Il se demanda pourquoi Gert avait été tuée et aussi Fellsinger…

À Patavilca, il passerait le plus clair de son temps au soleil. Il se rassasierait de soleil partout où il irait et surtout sur la plage, au bord de l’eau violette. Peut-être la mer était-elle réellement violette là-bas, comme elle apparaissait sur les photos.

Une main effleura son épaule. Il leva la tête. C’était Irène.

Elle dit :

— Vincent… c’est l’heure.

Il rejeta la tête en arrière. Elle souriait.

Elle reprit :

— Il est quatre heures et demie. C’est l’heure d’enlever le pansement.

Il regarda son bracelet-montre : quatre heures trente.

Elle alla dans la salle de bains et revint avec une paire de ciseaux. Il se mit à trembler. Il lui semblait que son visage était très sec, lisse et tout neuf sous le bandage qui était devenu vieux et humide.

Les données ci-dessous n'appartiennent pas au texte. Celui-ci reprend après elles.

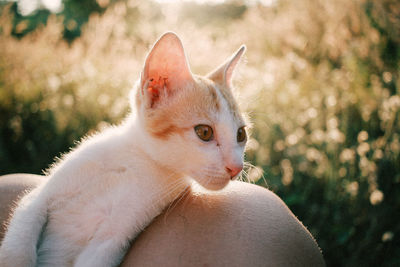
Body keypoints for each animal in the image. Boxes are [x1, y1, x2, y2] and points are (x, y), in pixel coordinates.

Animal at [0, 33, 248, 267]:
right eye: (204, 132)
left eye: (241, 135)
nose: (236, 168)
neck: (136, 160)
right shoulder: (38, 198)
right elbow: (17, 249)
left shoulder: (113, 238)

Elle se mit à couper les bandes. Elle travaillait lentement. Parry avait avancé la tête afin qu’elle puisse opérer plus à l’aise. Et les bandages s’en allaient petit à petit, doucement, facilement. Elle déroulait la gaze et tirait sur le taffetas gommé. Puis elle découpait le taffetas gommé avec ses ciseaux, et, de nouveau, déroulait une bande de gaze. Parry regardait Irène, mais elle ne voyait pas ses yeux parce qu’elle était très occupée par son travail. Après avoir défait le pansement à la hauteur de sa bouche, elle remonta, le long des joues et du nez. Il la regardait, mais le visage d’Irène restait impassible. Maintenant ses mains s’activaient au niveau de son front. Puis elle s’affaira autour de ses yeux où du sang caillé collait à la gaze. Elle tira très doucement, sans le blesser, jusqu’à ce que le bandage se détache.

Enfin, les ciseaux à la main, elle considéra fixement son nouveau visage. Et elle s’évanouit.